### INFORMATION PROVIDED:
·····
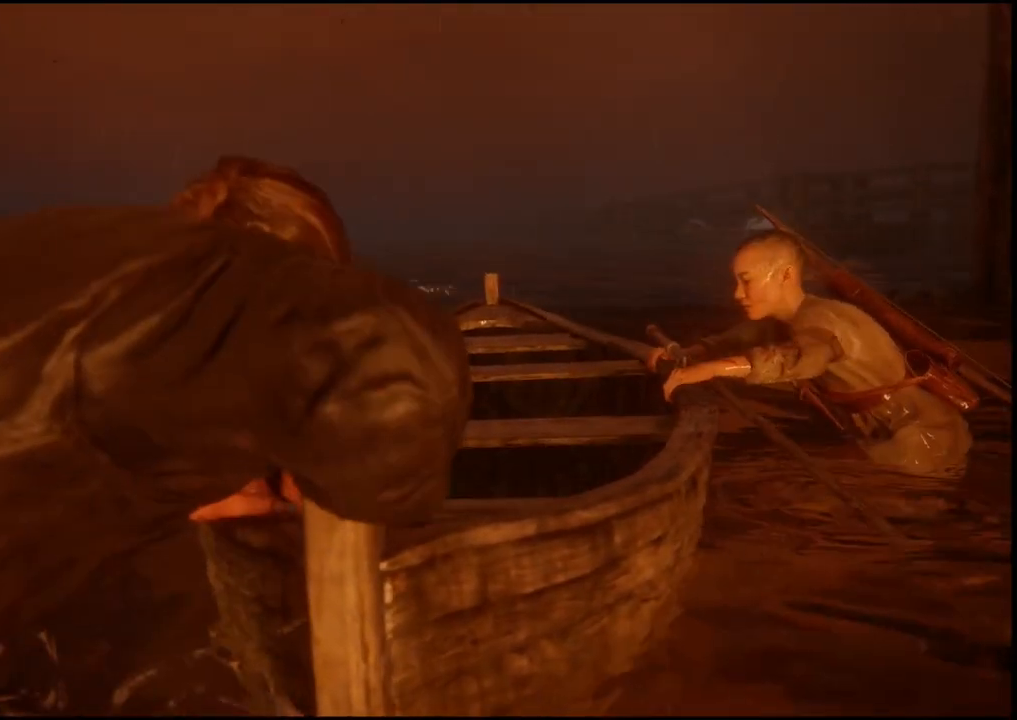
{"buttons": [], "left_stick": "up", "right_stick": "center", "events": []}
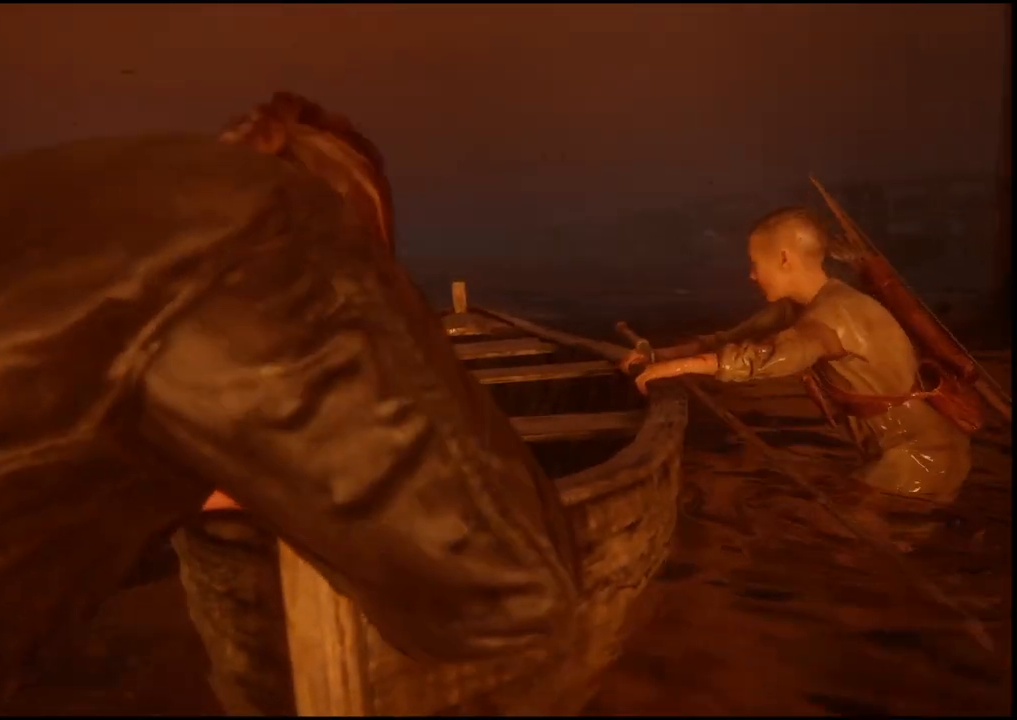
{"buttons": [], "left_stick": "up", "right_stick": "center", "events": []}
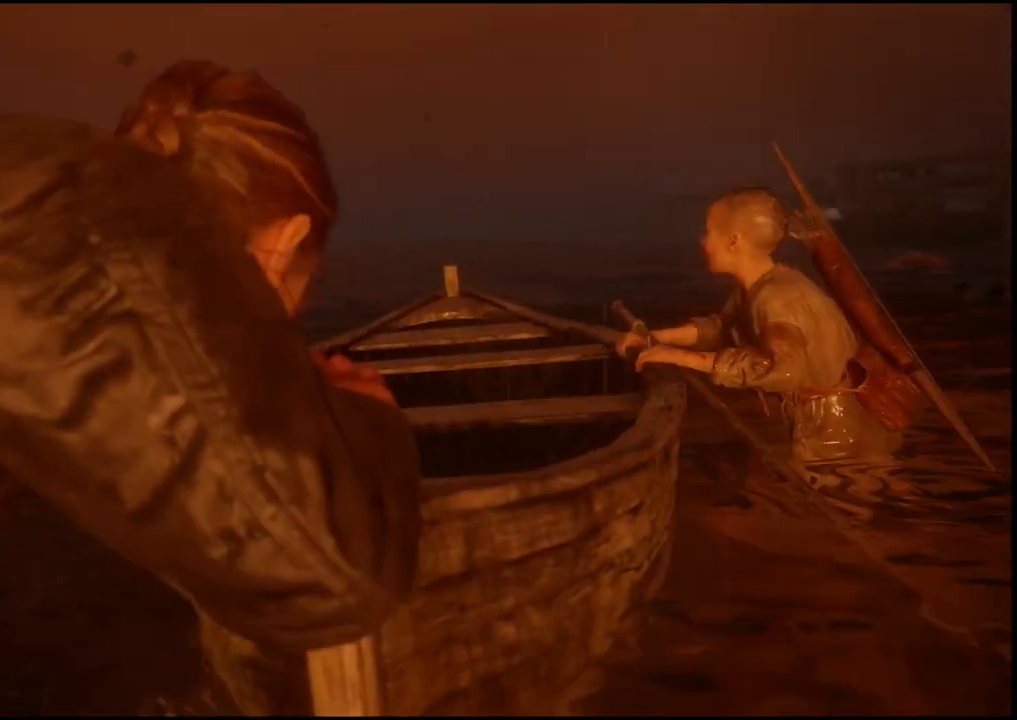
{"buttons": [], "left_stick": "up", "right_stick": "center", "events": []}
·····
### PROMPT:
Please give the data again in full, exactly as written, but without any images.

### RESULT FOR THIS TASK:
{"buttons": [], "left_stick": "up", "right_stick": "center", "events": []}
{"buttons": [], "left_stick": "up", "right_stick": "center", "events": []}
{"buttons": [], "left_stick": "up", "right_stick": "center", "events": []}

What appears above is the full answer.